# Interior door handle question



## lms1077 (Mar 19, 2014)

Hello all,
I have a 67 GTO and it seems the passenger side door handle just spins when ever someone tries to let them self out.

So i have to go around and let everyone out from the outside which is very irritating. I replaced the interior door handle, but it still spins like it is stripped with the new handle.
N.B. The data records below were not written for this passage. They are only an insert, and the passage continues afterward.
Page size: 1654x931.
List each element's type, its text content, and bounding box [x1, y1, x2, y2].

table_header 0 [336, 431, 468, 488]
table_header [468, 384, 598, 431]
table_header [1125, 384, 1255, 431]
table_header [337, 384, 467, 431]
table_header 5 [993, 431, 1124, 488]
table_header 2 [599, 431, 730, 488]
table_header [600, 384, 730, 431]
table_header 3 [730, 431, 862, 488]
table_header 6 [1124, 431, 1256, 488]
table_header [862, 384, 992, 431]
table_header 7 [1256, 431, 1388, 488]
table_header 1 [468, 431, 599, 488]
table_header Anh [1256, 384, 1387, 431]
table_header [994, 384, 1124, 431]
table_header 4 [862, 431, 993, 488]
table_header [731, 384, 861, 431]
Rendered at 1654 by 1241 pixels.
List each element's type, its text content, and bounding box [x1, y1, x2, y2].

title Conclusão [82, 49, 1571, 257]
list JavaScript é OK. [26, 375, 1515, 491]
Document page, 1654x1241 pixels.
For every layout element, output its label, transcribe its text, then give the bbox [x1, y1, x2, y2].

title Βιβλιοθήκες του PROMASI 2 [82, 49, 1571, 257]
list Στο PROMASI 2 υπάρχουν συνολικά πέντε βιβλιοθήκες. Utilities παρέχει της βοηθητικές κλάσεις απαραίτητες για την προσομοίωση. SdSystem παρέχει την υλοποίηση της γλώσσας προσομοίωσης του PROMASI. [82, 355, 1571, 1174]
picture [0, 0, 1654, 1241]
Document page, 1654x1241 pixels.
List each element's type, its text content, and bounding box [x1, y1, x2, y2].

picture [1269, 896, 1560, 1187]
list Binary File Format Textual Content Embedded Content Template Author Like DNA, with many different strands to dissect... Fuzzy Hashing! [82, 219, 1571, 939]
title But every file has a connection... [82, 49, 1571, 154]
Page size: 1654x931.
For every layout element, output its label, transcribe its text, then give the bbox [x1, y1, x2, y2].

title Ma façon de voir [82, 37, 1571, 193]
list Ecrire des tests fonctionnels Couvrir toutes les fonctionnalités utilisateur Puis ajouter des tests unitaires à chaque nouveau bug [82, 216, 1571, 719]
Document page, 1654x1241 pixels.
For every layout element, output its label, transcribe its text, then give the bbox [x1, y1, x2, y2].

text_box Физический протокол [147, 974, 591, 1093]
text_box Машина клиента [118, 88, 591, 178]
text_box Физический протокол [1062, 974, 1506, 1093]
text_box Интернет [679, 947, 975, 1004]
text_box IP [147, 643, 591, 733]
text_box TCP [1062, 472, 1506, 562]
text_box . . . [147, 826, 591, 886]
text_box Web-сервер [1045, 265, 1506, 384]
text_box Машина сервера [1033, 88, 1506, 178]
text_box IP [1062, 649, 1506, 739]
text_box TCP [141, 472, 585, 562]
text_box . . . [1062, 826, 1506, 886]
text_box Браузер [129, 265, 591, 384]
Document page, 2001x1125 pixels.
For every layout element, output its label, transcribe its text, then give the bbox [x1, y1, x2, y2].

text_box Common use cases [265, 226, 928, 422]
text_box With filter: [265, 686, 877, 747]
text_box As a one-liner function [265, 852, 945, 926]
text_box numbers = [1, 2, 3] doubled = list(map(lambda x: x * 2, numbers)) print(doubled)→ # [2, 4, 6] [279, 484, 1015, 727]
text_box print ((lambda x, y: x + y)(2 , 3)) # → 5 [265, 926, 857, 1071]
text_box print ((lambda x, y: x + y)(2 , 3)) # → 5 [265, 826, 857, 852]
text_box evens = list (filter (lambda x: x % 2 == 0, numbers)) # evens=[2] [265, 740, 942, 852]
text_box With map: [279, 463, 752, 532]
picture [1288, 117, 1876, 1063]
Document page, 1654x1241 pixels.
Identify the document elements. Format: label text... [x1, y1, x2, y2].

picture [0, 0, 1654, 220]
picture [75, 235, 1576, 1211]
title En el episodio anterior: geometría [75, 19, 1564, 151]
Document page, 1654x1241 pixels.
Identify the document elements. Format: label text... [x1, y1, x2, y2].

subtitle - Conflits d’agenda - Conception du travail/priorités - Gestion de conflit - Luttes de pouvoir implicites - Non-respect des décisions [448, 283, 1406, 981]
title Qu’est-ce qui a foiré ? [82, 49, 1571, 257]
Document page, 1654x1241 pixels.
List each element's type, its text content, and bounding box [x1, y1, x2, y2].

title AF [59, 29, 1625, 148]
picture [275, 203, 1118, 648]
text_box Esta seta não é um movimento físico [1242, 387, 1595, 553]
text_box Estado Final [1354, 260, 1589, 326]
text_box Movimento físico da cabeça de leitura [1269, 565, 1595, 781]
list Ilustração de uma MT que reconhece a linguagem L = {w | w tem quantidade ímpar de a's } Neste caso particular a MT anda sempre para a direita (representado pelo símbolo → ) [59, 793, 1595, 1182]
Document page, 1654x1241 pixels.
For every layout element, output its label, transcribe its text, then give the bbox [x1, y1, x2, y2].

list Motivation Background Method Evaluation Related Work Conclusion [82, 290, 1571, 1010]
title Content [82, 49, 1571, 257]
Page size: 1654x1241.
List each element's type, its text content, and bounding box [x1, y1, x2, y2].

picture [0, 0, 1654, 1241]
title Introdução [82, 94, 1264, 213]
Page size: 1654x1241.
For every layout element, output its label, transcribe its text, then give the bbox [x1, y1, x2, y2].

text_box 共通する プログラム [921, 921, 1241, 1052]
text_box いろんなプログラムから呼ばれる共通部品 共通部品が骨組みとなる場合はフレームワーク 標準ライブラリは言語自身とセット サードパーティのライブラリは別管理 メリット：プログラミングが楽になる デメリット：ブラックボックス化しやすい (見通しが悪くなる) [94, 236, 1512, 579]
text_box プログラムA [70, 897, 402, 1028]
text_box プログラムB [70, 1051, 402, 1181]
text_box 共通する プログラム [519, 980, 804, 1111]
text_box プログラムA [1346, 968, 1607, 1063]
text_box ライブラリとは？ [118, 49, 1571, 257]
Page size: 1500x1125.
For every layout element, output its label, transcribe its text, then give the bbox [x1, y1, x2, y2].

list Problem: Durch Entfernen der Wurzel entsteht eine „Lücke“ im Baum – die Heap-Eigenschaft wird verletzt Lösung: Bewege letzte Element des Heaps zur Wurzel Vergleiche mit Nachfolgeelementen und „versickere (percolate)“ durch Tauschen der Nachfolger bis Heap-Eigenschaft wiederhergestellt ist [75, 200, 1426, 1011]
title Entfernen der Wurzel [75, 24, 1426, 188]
Before i tear my door panels off, has anyone ever heard of this issue.

Thanks...


----------



## geeteeohguy (Feb 2, 2008)

If the splines in the handle are not stripped, you will need to pull the panel (easy) to assess what is broken. Could be the rod just fell off. More than likely an easy fix. As a side note, I replaced all the window cranks and handles on my '67 20 year ago with all metal, 1966 pieces. I got tired of the dumb (and ugly) plastic safety knobs falling off. Not a problem since.


----------



## lms1077 (Mar 19, 2014)

Thanks for the advice.
I might as well replace the outter door handles also while i have the door panels pulled. They have some pitting on them.


----------



## geeteeohguy (Feb 2, 2008)

Get new gaskets for the handles while your at it. Cheap and a huge improvement. While you're at it, you can lube the window mechanism with vaseline or light grease. (NOT white lith grease)


----------